**Requirements**
Copy every line of the rows below word for word, but leave the pictures out.

**Supplied data**
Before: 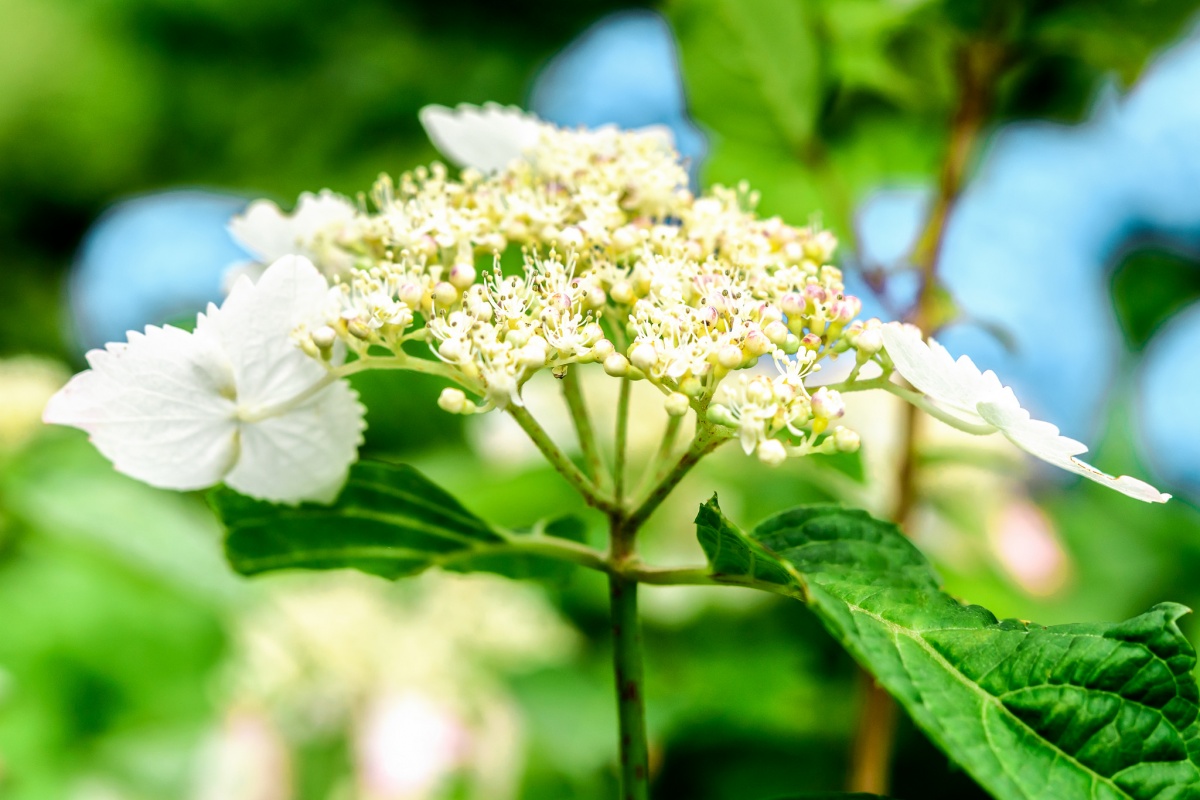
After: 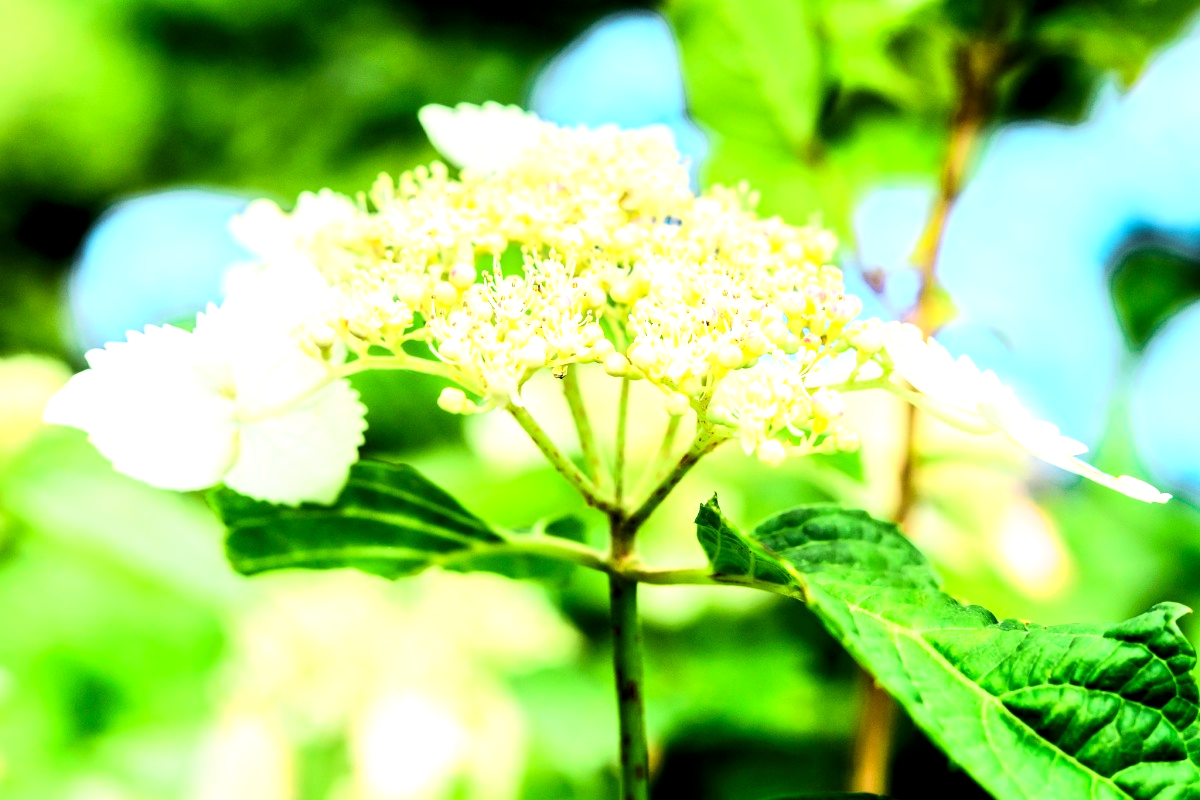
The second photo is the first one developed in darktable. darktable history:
base curve: curves: ch0 [(0, 0) (0.007, 0.004) (0.027, 0.03) (0.046, 0.07) (0.207, 0.54) (0.442, 0.872) (0.673, 0.972) (1, 1)]
levels: levels [0.016, 0.492, 0.969]
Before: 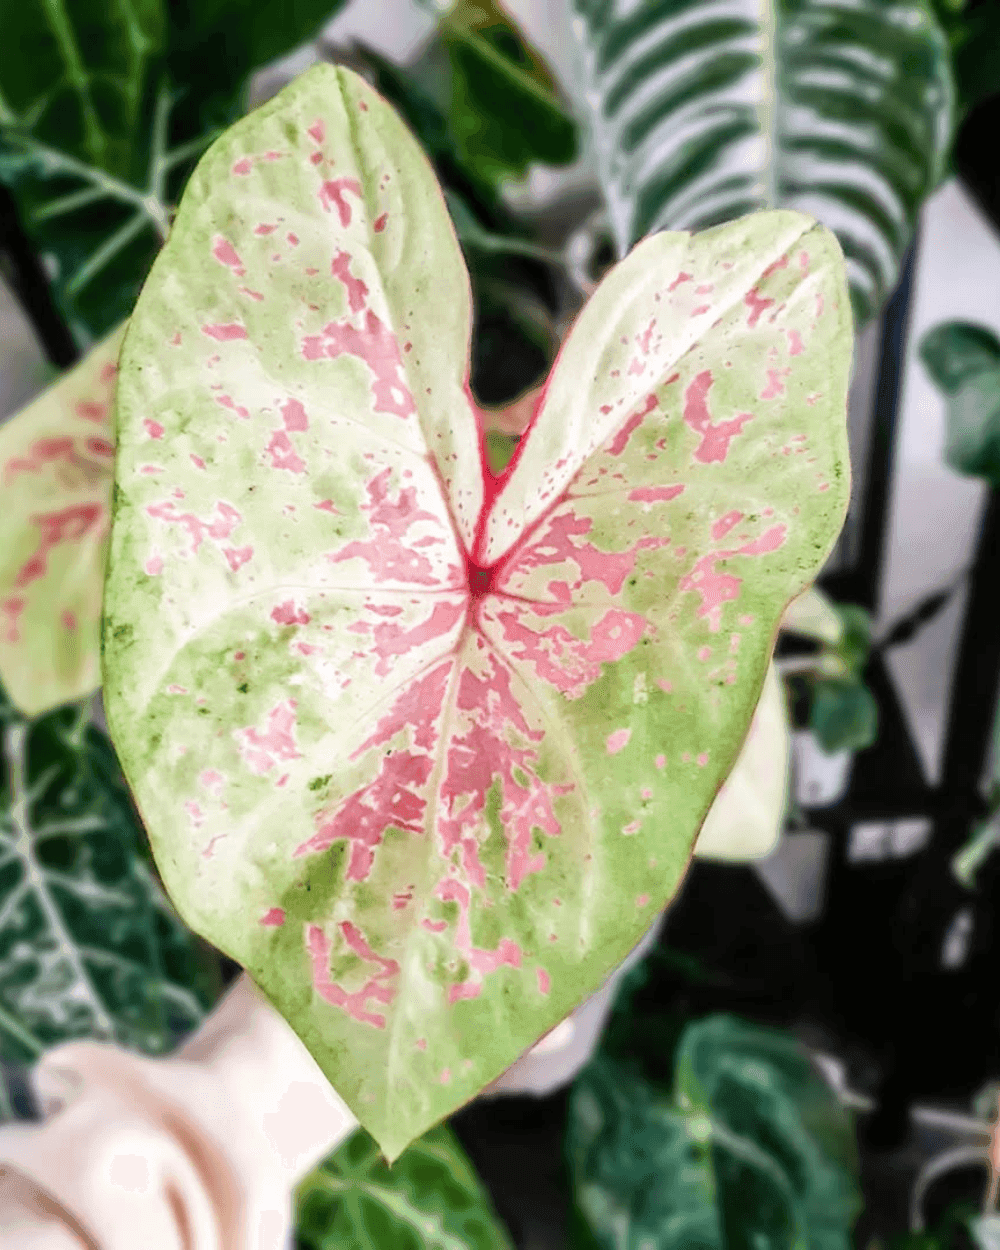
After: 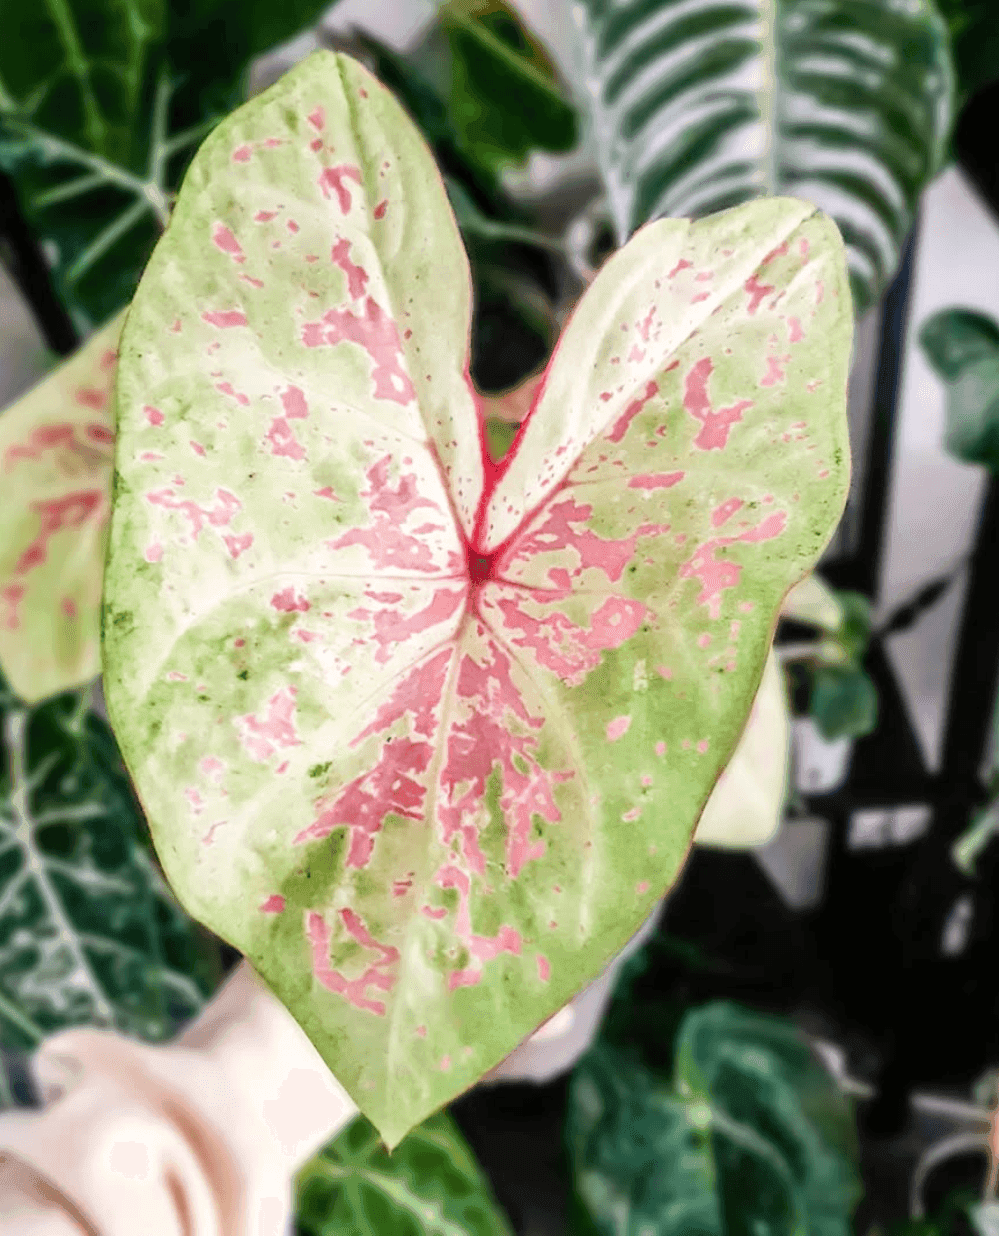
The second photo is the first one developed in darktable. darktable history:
crop: top 1.049%, right 0.001%
white balance: red 1.009, blue 0.985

**Worked answer**
Before: 
After: 
The second photo is the first one developed in darktable. darktable history:
base curve: curves: ch0 [(0, 0) (0.007, 0.004) (0.027, 0.03) (0.046, 0.07) (0.207, 0.54) (0.442, 0.872) (0.673, 0.972) (1, 1)]
levels: levels [0.016, 0.492, 0.969]
Before: 
After: 
The second photo is the first one developed in darktable. darktable history:
crop: top 1.049%, right 0.001%
white balance: red 1.009, blue 0.985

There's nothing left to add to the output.